Первое, что приходит на ум, когда речь заходит о головных уборах для употребления не на улице, а в помещениях, в домашнем обиходе, это так называемая ермолка
, или феска. Сейчас этот головной убор уже вышел из моды, а в первой половине или, скорее, трети XX века он был еще весьма употребителен в среде, так сказать, «чистой» публики, будучи передан по эстафете из дворянско-помещичьего быта XIX века. Этот комнатный колпак-наплешник, эту легкую шапочку «вплоть по голове, без околыша или какой-либо прибавки» (исчерпывающее определение и термины заимствуем у В.И. Даля 3) можно отыскать в литературных произведениях того же М.А. Булгакова. Скажем, «Сон седьмой» в «Беге» живописует социальное расслоение русской эмиграции следующим образом: господин Корзухин восседает за громаднейшим письменным столом в пижаме и золотой ермолке, а к нему является нищий «женераль» Чарнота в черкеске и кальсонах лимонного цвета; налицо выпуклая, зримо предметная оппозиция золотой ермолки и «золотого» исподнего. Приходилось пользоваться удобствами ермолки-фески и самому писателю, о чем красноречиво свидетельствуют известные фотографии 1930-х годов: явлен Мастер за работой, на голове красуется нарядная шапочка со свисающей набок кисточкой. Наверное, сторонники идеи приравнивания мастера и Мастера вдохновлялись именно этими фотографиями, обнаруживая «шапочку мастера» именно здесь, — и поступали так напрасно. Несчастному, неустроенному, неприкаянному мастеру чуткий Мастер ну никак не мог напялить на голову то, что описано… Кроме того, ермолки-фески не бывали черными (отнюдь, они щеголяли разноцветием и снабжались, для увеселений, восточными орнаментами) и не приспособлены для ручного изготовления (уют с приметами достатка покупаем, как водится, в магазинах). Вместе с данным сортом головных уборов, одновременно избавляясь от соответствующей ереси «прототипов», отринем также еще один тип домашних колпаков того же булгаковского времени — тюбетейку.
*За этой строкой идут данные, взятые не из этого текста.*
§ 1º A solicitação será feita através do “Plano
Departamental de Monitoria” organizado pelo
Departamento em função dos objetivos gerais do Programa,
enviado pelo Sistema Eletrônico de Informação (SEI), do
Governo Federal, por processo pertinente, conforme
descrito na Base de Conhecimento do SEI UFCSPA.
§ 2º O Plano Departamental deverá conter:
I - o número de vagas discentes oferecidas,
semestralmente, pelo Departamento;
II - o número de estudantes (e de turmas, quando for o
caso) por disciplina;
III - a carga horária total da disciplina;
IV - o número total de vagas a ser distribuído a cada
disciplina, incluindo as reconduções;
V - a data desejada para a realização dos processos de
Таковую, как известно, любил нашивать М. Горький, видимо, памятуя о поволжско-татарской своей юности. Тюбетейке также не бывать черной, не бывать шитой тонкими ручками любимой женщины (обычаи мусульманских семей брать здесь в расчет не приходится), не бывать носительницей идеи избранничества.Пойдем дальше. Многое из того, чего не хватает ермолкам, фескам и тюбетейкам, обнаруживается у так называемых академических шапочек
: им полагается быть черными, да и украшают они вполне избранные головы. Только применительно к случаю мастера предполагаемый смысловой потенциал оного головного убора оказывается чуть великоват. Мастер явно не принадлежал к высшей научной элите, потому и внешний атрибут такой принадлежности был бы ему не к лицу. Мастер — писатель, да к тому же гонимый. Но тут возможен вариант, он подсказан недавно (в 1977 году) опубликованной мемуарно-мемориальной повестью Валентина Катаева «Алмазный мой венец». Вот как сказано в ней об одном герое воспоминаний: «Не исключено, что он видел себя знаменитым французским писателем, блестящим стилистом, быть может даже одним из сорока бессмертных, прикрывавшим свою лысину шелковой шапочкой академика вроде Анатоля Франса» 4. Сказанное отнесено, сразу скажем, не к Михаилу Булгакову (в повести он выведен как «синеглазый»), а к Исааку Бабелю, то бишь «конармейцу», — именно он вполне мог примерять на себя литературную награду, мечтательно сидючи в парижском кафе. Отметим попутно, сколь широко В. Катаев обобщил метод именования, обнаруживаемый нами в запасниках «Мастера и Маргариты» (у него уже два десятка лиц именованы, подобно мастеру, со строчной буквы), и поблагодарим писателя за помощь. Да, черная академическая шапочка в ее французском прочтении-уточнении, в виде символа признания именно литературных заслуг вполне могла фигурировать как предмет дружеского трёпа и подначек в писательском кругу тех лет, и в устах Катаева-мемуариста ее упоминание можно рассматривать почти как протокольный факт. Мог и Булгаков, со смешанным чувством юмора и печали, возложить сей знак принадлежности к «бессмертным» на голову своего героя… вернее, это сделала Маргарита, торопя литературную славу своего избранника. Такую возможность мы никак не можем сбрасывать со счетов. Однако, поскольку нам доподлинно не известно, произошло ли на самом деле где-то в Москве тех лет водружение символической «французско-академической» шапочки (да еще и неофициально, да еще и в подвальной комнате), придется на этом и остановиться. Подобного факта мы не знаем, но такой мотив, такую окололитературную реминисценцию предполагать вполне разумно.